- _Exercise prompt_:
Retype the material word for word, from its first line up to and including the line with "11: (1046, 572)". Leave the pictures out.

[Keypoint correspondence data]
::::::
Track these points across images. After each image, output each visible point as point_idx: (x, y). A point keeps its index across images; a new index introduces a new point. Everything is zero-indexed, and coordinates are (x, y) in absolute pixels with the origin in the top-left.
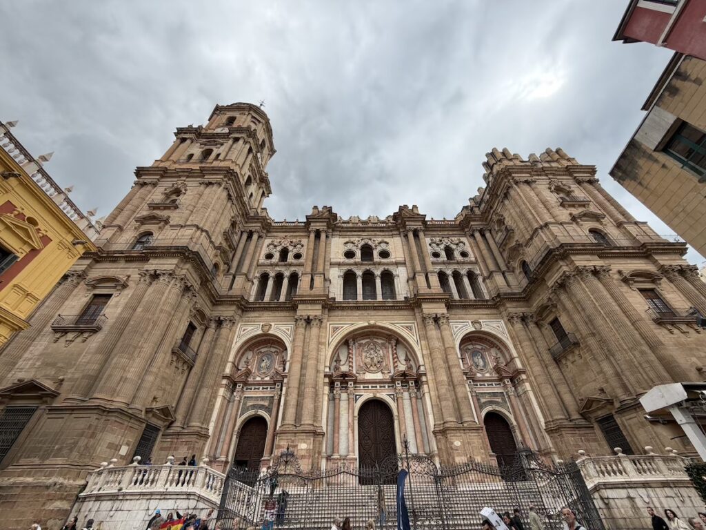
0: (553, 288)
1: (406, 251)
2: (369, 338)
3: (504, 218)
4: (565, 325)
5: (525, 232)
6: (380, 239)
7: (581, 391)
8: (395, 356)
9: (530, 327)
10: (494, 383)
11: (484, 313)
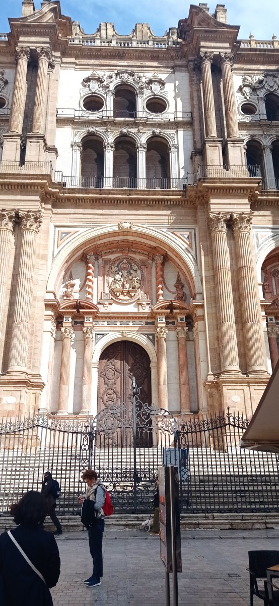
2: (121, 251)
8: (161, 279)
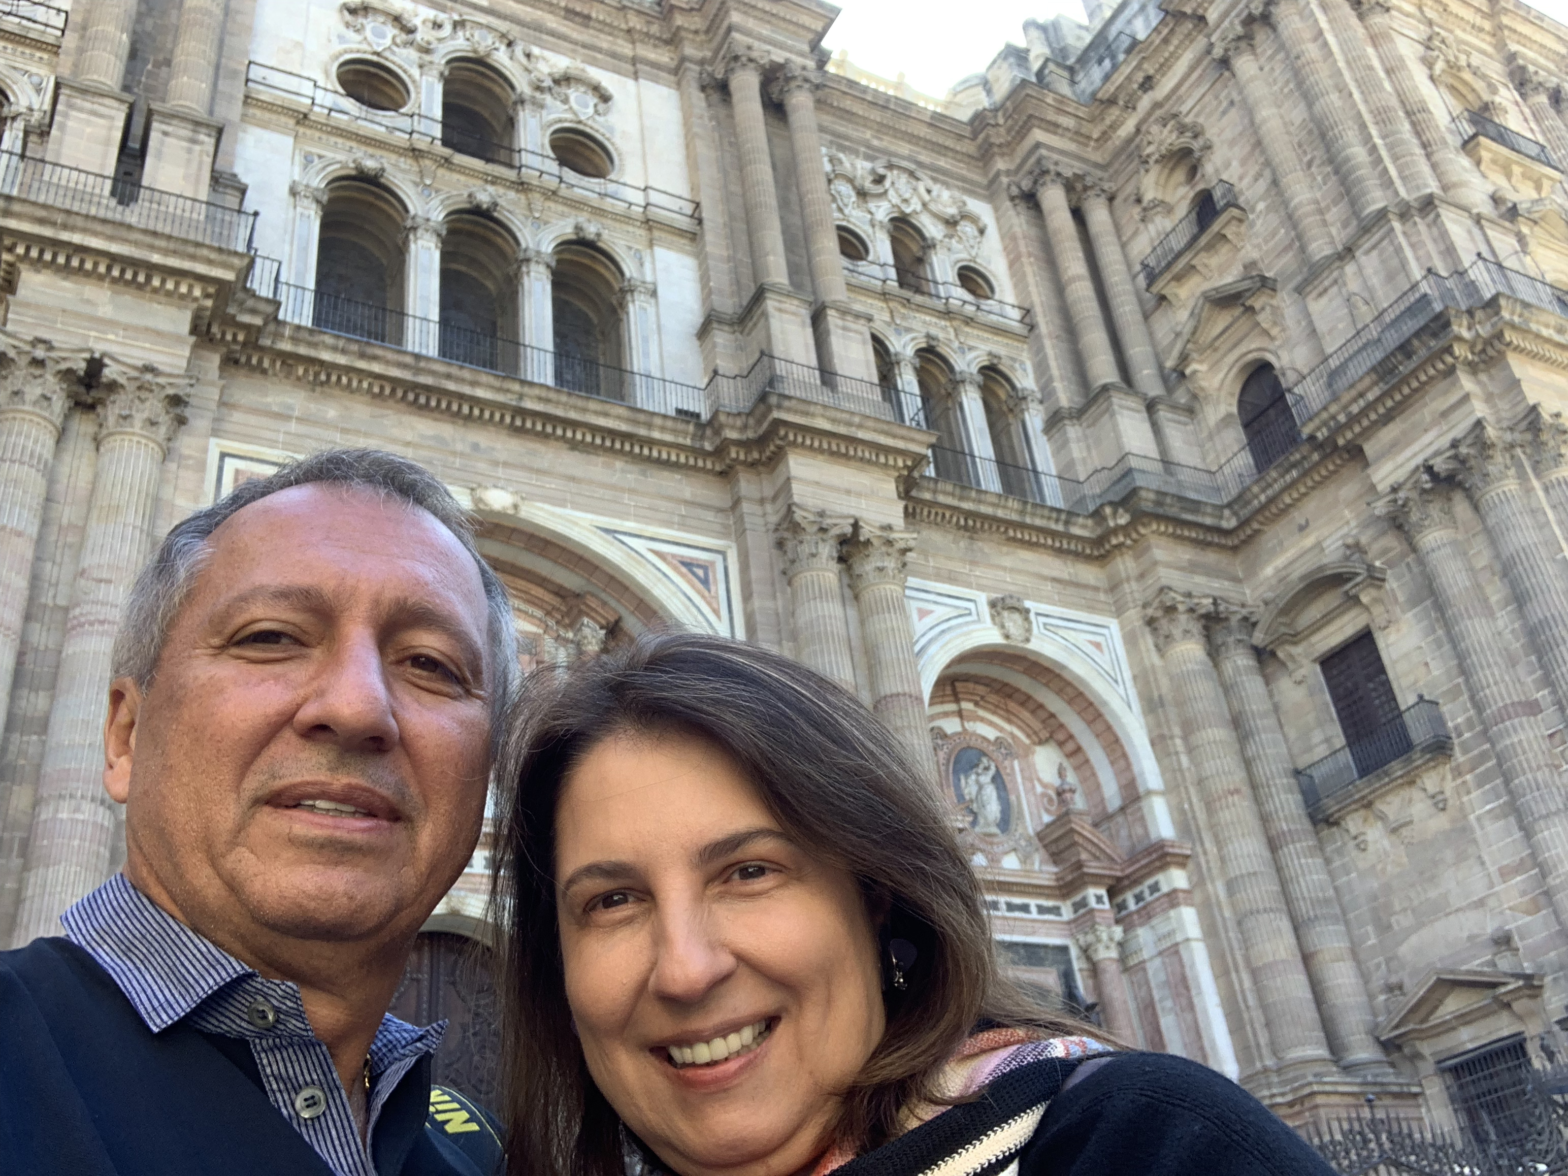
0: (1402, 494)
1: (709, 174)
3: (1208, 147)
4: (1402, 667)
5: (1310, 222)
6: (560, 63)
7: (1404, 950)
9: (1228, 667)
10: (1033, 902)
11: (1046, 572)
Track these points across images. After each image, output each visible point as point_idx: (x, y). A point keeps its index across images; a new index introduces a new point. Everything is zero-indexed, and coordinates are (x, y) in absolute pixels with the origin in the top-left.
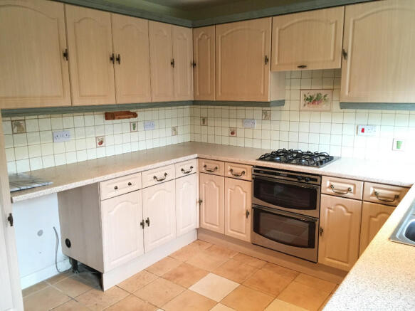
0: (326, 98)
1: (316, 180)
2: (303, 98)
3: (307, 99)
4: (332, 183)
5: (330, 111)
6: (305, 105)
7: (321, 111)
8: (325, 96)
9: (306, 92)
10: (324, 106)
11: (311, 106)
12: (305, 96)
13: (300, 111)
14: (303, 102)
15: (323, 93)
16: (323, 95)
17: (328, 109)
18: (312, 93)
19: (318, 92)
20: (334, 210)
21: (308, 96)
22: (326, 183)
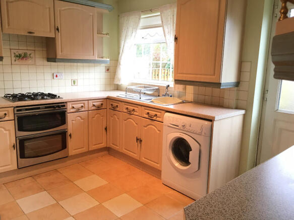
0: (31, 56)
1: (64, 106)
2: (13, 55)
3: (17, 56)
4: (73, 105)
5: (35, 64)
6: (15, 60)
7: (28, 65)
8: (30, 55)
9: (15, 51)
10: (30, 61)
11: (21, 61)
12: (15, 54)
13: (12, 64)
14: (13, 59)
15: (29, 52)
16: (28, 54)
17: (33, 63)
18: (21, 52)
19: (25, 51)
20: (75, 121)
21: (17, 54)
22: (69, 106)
::::::
- _Result of the exercise_:
Track these points across images. After each image, output each visible point as point_idx: (x, y). A point keeps its index across images; a new index introduces a new point. Everything is zero-indexed, and coordinates are (x, y) in absolute pixels with the origin in the top-left.
0: (553, 288)
1: (406, 251)
2: (369, 338)
3: (504, 218)
4: (565, 325)
5: (525, 232)
6: (380, 239)
7: (581, 391)
8: (395, 356)
9: (530, 327)
10: (494, 383)
11: (484, 313)
2: (121, 251)
8: (161, 279)
0: (1402, 494)
1: (709, 174)
3: (1208, 147)
4: (1402, 667)
5: (1310, 222)
6: (560, 63)
7: (1404, 950)
9: (1228, 667)
10: (1033, 902)
11: (1046, 572)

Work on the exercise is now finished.